What needs to be done: Which lines of the records hold the string "після"? Report only how many of them there are.

[Transcribed page contents]

----

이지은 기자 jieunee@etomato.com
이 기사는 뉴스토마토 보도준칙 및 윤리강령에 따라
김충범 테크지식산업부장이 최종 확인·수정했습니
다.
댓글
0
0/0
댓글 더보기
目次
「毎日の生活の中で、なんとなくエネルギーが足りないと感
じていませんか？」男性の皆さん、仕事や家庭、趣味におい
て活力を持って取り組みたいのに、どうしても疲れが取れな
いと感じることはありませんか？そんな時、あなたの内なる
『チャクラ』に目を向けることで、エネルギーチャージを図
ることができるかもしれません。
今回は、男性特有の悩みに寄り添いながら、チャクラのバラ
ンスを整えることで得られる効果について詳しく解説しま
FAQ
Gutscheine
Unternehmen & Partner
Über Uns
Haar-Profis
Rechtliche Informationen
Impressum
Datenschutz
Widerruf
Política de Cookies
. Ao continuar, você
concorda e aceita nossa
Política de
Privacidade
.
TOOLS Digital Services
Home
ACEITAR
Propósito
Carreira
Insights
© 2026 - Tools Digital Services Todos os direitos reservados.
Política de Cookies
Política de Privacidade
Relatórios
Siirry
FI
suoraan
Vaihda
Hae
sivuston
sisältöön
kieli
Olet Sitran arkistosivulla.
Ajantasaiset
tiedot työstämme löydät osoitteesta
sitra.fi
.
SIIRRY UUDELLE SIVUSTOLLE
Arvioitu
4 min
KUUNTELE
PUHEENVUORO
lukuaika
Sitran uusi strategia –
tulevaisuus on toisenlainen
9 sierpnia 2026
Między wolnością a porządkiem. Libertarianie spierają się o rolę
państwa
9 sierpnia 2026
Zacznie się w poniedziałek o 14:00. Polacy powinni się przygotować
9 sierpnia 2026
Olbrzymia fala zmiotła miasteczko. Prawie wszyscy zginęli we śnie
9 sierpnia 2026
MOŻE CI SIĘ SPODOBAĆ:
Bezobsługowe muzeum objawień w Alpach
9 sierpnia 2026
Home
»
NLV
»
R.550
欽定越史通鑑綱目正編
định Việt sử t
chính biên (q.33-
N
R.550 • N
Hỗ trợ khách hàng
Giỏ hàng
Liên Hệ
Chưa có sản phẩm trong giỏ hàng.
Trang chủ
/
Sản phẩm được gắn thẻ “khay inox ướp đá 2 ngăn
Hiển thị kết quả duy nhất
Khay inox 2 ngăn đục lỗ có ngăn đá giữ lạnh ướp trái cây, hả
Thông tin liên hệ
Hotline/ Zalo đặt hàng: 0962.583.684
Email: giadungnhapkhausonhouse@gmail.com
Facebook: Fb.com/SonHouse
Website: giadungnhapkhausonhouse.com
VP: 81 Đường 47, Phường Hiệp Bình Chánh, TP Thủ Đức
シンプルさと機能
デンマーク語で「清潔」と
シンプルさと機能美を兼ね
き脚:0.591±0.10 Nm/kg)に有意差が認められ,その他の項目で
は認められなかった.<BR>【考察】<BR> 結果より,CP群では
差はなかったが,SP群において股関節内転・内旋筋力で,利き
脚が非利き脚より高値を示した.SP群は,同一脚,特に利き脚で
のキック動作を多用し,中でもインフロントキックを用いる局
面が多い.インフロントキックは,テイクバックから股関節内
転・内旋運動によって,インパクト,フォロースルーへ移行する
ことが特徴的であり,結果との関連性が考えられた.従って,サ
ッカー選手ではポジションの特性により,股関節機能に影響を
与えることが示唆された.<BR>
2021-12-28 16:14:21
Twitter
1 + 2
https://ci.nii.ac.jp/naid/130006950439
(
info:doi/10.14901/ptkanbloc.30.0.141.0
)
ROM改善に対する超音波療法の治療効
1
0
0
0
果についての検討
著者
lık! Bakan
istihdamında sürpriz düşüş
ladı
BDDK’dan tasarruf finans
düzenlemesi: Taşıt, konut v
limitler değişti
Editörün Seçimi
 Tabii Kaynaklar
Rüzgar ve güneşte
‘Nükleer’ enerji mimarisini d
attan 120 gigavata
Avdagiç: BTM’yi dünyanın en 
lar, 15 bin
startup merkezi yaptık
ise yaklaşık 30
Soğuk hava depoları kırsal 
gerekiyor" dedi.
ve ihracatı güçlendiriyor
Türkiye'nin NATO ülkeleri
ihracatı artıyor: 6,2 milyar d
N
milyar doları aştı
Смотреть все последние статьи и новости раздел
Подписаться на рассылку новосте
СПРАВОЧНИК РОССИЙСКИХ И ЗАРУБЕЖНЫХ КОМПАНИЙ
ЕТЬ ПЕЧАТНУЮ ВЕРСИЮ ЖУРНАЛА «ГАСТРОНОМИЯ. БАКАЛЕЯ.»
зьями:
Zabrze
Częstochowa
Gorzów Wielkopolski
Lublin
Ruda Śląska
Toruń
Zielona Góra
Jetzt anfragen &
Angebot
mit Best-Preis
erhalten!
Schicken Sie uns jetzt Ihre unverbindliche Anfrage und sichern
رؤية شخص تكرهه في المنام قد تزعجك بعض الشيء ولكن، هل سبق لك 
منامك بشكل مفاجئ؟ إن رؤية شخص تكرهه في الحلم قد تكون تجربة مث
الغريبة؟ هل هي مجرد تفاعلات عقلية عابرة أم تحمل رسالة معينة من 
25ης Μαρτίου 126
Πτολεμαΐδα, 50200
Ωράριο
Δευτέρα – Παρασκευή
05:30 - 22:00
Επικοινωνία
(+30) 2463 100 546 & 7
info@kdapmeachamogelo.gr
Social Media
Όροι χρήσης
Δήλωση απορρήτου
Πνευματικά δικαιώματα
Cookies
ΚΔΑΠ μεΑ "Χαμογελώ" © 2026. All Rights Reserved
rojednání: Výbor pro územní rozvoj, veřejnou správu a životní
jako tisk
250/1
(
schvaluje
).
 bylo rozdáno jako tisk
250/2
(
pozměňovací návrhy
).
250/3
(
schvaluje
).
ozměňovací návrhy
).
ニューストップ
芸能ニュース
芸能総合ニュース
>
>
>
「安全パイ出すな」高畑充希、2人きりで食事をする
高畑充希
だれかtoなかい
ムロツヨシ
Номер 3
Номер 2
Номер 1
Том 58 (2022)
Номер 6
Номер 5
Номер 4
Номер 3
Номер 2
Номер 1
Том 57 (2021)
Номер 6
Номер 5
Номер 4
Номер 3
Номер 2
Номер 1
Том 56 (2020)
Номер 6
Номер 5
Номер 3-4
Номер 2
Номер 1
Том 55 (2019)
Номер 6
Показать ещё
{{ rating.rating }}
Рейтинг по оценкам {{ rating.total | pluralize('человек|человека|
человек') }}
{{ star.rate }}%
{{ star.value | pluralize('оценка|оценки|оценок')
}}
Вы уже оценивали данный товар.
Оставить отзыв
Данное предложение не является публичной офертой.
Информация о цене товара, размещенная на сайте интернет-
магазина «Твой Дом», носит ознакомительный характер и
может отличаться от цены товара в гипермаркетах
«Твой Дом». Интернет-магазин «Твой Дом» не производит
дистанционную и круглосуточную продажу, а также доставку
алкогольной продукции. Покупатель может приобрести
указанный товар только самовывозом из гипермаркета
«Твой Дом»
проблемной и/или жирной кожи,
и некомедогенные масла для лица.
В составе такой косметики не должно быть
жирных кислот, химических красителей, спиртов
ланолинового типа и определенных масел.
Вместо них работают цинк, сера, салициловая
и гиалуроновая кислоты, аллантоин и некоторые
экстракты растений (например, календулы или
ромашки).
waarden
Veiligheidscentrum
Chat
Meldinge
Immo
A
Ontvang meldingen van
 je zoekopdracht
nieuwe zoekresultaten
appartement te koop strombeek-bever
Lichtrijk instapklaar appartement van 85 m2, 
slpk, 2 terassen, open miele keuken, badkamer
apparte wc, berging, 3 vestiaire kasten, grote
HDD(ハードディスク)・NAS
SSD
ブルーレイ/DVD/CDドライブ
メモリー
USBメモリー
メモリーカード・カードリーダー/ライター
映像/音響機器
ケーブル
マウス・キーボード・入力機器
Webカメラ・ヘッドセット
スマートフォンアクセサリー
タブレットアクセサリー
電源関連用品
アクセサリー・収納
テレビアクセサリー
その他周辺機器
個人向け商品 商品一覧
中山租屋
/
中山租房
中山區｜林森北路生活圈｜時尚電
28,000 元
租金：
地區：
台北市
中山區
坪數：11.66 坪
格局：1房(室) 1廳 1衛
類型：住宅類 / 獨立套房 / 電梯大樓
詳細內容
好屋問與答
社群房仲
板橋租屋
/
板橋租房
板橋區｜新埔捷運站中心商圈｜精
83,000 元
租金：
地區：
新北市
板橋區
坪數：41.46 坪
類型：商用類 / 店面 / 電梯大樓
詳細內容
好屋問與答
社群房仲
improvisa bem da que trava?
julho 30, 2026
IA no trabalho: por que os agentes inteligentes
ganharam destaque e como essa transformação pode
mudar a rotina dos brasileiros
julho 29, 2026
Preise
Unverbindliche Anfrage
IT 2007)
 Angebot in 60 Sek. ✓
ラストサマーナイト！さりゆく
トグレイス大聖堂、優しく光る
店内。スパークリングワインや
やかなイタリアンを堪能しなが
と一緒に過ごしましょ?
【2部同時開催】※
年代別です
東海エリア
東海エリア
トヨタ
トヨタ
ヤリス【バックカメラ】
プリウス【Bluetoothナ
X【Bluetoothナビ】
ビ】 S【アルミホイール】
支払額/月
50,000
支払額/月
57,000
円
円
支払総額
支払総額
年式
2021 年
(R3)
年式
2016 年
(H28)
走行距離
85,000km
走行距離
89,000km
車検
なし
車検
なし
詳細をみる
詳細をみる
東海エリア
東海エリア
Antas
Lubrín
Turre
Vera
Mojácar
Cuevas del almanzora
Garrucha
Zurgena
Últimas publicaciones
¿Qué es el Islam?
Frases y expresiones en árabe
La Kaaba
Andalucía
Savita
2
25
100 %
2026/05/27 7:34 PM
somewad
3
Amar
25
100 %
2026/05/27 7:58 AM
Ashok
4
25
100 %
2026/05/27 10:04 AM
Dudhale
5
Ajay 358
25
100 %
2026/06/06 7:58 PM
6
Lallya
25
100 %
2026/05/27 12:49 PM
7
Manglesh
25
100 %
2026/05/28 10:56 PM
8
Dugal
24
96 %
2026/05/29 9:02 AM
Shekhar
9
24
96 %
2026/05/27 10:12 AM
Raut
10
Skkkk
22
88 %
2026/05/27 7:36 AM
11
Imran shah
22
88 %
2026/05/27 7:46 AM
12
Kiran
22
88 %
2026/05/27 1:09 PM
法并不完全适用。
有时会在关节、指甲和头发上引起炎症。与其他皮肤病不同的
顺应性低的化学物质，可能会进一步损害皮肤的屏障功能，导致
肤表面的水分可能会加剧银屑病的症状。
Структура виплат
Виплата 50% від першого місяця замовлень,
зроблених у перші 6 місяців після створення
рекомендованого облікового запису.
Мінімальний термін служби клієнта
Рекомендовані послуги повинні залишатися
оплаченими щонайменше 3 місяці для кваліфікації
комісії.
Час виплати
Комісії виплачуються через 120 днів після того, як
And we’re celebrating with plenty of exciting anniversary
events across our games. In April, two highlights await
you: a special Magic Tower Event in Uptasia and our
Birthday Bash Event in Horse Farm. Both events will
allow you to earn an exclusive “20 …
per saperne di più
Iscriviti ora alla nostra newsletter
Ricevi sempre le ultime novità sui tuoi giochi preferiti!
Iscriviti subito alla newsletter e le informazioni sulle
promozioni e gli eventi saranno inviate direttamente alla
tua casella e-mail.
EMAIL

----

Task result: 2